The U.S. Census Bureau’s Quarterly Service Report compared expenditures for the first two quarters of 2014 and 2015 and found that expenditures for “health care and social assistance” rose by 6.7 percent.
That’s up from an annual rate of spending increase of less than 4 percent from 2008 to 2013.
The increase in spending could be due to many factors, including a moderate level of economic recovery and more people covered by insurance under the Affordable Care Act.
The proportion of the population without public or private health insurance in 2015 is 10.2 percent—down from a high of 18.2 percent in 2010.
Higher proportion of GDP spent on health care
According to the Centers for Medicare & Medicaid Services (CMS), national health care expenditures take up 17.2 percent of the gross domestic product. In 1990, it was 12.1 percent of GDP.
Health expenditures per person in 2014 were $9,695. Health care spending in 2013 overall was $2.9 trillion. The largest single source of funds was private insurance (33 percent). Government health programs, when combined, constitute a larger portion of health care funding: Medicare (20 percent), Medicaid (16 percent), and other government health programs (7 percent).
As the U.S. population ages and as more people are eligible for Medicaid under the Affordable Care Act, the size of government programs has increased.
Between 1995 and 2014, the number of enrollees in Medicare increased by 44 percent, and the number of enrollees in Medicaid and the Children’s Health Insurance Program (CHIP) increased by 90 percent.
Medicare enrollment includes people age 65 and over as well as disabled people under age 65. In 2014, the number of Medicare enrollees age 65 and over was 45 million; the number of disabled people under age 65 was 9 million. Medicare also provides coverage for 512,000 people with end-stage renal disease (2013 data).
Hospitals receive the largest proportion of health care dollars—32 percent. Physicians and clinics (combined) receive 20 percent. Expenditures on prescription drugs are at 9 percent.
The proportion of health care dollars going for prescription drugs is expected to rise with increasing use of specialty drugs. A report by Peterson-Kaiser Health System Tracker estimates that pharmaceutical spending increased by 12.6 percent in 2014.
Although hospitals receive the largest portion of health care dollars, the number of hospitals has decreased somewhat—from 6,522 nationwide in 1990 to 6,164 in 2013.
During the same time period, the number of ambulatory surgical centers providing services to Medicare beneficiaries has increased more than four-fold. The number of hospices has grown five-fold.
Exceeding general inflation rate
Even during the years in which the rate of increase in health care spending slowed, the rate of increase still exceeded the general rate of inflation. (Since 2008, the Consumer Price Index (CPI) has risen by 3 percent or less per year.

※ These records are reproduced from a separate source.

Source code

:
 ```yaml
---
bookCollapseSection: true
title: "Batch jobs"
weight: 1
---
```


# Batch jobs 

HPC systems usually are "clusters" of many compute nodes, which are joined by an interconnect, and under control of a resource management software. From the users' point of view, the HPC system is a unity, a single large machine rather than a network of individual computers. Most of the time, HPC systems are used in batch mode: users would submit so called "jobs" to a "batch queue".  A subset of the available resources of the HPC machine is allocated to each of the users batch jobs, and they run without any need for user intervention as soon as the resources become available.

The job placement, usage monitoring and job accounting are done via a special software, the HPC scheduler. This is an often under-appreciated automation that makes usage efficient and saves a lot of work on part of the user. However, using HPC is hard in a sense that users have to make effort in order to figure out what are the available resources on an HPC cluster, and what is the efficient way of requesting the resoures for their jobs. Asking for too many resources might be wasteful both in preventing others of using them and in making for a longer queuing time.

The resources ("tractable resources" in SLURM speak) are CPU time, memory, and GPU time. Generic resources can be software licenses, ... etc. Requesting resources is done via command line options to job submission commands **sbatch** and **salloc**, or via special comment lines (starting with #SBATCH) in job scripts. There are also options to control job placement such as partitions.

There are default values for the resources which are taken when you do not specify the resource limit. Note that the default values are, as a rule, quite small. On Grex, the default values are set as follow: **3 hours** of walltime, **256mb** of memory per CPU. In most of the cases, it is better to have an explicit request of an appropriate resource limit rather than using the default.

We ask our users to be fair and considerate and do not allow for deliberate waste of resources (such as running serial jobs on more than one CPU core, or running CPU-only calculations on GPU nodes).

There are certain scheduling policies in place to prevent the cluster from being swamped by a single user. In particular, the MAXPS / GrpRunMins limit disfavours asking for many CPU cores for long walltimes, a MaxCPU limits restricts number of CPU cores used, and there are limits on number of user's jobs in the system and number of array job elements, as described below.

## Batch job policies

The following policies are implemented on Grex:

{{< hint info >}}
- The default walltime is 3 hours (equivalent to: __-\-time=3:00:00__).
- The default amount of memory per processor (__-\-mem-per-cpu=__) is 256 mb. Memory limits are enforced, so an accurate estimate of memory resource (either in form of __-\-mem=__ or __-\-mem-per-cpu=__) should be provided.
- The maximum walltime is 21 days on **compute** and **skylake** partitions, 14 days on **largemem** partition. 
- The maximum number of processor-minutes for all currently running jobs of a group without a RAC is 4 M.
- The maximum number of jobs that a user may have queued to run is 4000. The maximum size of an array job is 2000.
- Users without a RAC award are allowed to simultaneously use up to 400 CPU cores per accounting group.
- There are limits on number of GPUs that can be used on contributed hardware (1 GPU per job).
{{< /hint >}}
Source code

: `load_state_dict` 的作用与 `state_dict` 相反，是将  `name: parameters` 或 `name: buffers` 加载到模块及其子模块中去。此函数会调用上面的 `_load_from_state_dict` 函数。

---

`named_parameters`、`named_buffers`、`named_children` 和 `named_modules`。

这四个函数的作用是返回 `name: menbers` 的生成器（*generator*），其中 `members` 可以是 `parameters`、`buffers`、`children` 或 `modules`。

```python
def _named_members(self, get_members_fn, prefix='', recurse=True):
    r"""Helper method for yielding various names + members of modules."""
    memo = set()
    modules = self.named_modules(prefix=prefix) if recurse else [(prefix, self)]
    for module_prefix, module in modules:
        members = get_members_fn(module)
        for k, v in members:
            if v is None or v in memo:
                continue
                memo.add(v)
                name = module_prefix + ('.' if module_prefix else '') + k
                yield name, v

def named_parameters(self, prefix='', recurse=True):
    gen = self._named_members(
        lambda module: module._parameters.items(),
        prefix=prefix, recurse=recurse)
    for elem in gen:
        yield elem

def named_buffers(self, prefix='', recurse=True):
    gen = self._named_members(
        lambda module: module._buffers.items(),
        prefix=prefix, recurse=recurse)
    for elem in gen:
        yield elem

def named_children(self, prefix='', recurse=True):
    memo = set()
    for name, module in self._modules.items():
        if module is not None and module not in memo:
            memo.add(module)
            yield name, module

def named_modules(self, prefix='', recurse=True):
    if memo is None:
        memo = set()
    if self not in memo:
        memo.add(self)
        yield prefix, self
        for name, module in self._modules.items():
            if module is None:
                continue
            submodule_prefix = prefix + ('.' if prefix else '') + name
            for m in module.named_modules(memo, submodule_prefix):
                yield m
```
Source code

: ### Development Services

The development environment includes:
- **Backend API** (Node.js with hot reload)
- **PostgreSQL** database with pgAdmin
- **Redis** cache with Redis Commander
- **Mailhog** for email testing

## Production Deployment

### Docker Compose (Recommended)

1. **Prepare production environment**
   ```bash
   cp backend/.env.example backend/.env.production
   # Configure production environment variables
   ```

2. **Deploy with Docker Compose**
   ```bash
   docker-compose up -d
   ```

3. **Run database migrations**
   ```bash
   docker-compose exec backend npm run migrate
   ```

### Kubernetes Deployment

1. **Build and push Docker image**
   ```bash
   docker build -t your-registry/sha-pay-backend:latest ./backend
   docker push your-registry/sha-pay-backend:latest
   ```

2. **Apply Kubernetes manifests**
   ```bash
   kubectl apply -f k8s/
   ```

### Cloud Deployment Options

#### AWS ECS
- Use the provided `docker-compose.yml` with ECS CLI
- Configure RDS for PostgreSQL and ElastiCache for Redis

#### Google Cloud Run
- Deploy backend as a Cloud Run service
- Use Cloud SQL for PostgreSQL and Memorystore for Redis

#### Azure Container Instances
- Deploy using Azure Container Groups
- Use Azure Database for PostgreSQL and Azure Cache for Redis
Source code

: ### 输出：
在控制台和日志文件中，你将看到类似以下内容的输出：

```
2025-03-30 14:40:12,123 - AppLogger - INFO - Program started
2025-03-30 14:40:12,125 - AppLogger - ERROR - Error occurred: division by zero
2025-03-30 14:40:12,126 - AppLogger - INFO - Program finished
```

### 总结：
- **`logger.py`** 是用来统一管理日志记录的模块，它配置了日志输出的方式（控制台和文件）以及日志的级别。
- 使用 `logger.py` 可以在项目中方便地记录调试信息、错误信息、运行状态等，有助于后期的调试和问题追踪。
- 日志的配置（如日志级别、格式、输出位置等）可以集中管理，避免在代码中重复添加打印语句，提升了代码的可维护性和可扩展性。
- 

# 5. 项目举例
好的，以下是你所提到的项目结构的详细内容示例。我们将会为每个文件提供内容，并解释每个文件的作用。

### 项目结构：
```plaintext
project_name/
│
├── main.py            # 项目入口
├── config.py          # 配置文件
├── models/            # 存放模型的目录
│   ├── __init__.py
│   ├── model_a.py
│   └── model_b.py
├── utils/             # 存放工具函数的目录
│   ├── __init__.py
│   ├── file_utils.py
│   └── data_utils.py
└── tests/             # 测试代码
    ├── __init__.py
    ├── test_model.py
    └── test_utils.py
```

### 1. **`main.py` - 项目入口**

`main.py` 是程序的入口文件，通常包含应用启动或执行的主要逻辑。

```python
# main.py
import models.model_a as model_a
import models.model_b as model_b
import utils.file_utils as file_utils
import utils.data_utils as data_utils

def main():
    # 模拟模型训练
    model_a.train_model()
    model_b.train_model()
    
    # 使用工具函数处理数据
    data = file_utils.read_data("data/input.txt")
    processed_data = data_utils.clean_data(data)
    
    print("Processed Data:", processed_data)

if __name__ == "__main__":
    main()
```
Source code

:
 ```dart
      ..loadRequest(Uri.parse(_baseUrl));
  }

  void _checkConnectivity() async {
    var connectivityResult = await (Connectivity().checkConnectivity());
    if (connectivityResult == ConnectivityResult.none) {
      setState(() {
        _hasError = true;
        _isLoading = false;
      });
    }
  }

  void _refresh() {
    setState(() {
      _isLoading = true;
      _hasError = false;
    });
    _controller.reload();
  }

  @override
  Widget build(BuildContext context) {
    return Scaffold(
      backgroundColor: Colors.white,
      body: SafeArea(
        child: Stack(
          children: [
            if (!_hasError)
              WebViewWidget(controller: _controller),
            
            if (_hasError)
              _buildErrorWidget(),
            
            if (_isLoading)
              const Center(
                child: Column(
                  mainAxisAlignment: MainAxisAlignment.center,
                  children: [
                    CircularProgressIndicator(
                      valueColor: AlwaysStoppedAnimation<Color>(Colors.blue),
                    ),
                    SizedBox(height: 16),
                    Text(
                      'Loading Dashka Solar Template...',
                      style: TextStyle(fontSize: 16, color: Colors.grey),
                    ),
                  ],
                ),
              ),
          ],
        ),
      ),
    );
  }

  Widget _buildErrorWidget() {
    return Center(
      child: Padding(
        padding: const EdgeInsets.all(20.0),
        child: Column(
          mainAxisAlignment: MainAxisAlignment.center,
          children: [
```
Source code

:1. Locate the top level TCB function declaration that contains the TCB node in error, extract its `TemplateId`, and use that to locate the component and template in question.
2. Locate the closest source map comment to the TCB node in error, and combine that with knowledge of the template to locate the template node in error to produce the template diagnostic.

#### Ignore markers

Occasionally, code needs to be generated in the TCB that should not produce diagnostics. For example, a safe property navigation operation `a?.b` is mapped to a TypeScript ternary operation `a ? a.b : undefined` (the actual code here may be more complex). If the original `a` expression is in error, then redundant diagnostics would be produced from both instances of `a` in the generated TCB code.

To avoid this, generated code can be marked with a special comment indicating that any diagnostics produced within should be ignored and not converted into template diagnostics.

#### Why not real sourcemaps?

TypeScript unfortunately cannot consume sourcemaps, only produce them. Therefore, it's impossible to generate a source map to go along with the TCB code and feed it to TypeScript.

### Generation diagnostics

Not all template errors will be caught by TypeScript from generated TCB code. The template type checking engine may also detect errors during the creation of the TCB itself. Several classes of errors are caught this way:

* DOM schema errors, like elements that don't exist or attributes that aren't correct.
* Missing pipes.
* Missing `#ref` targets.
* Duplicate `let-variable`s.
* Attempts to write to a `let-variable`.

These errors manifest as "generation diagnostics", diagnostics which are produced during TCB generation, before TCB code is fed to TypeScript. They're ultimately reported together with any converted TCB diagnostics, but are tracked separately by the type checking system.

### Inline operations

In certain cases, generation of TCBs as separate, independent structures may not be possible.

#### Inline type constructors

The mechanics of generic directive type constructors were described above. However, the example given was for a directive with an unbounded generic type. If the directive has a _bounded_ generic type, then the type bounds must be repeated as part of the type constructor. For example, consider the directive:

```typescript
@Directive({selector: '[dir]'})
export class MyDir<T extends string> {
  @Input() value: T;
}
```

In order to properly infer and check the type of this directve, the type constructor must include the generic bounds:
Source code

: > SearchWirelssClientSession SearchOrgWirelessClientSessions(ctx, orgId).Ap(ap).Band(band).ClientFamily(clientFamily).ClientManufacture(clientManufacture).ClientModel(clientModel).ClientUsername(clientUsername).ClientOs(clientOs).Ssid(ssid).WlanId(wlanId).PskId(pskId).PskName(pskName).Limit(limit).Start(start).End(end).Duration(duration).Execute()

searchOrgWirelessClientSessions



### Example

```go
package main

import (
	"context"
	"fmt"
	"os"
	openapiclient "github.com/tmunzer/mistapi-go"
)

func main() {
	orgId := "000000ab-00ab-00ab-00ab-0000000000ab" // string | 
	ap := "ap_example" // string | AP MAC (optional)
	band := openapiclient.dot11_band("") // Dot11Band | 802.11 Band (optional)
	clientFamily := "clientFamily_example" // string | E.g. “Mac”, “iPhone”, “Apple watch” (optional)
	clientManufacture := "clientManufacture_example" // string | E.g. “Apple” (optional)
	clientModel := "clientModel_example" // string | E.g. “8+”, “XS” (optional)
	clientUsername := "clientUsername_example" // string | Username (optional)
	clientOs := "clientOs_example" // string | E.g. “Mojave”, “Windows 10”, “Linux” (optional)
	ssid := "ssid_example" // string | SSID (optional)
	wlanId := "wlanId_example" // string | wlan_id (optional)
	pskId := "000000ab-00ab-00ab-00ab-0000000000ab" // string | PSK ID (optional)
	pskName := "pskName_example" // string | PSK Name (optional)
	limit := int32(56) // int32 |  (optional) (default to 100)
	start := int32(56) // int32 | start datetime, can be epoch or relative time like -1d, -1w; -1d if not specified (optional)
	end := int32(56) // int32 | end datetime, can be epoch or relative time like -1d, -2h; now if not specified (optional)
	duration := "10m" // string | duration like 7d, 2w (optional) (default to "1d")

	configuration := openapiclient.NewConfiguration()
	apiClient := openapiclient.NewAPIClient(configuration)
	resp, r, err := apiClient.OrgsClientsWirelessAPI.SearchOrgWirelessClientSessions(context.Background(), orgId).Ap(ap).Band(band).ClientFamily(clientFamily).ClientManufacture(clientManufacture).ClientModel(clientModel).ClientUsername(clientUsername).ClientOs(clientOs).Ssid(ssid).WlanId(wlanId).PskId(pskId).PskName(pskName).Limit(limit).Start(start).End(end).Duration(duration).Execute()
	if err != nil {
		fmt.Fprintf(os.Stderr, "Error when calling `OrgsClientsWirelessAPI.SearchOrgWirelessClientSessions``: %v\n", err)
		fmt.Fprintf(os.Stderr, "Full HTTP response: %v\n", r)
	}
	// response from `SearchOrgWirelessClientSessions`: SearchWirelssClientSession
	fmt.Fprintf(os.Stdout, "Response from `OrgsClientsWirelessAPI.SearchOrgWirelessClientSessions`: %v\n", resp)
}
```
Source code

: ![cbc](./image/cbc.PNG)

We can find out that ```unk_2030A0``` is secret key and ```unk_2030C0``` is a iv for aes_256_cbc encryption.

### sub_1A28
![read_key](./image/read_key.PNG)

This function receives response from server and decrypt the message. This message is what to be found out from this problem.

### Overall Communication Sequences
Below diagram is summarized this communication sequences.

Between the end of 2013 and the end of 2014, the CPI rose only 0.8 percent.) The average annual increase in U.S. health care spending from 2008 to 2013 was 3.2 percent and is projected to rise in the coming years.
The proportion of resources devoted to health care cannot rise indefinitely. Health care is, of course, of vital importance—but so are defense, education and infrastructure.
Advances in technology and efficiency should improve the quality of healthcare, but balancing healthcare with other needs also will have to take place.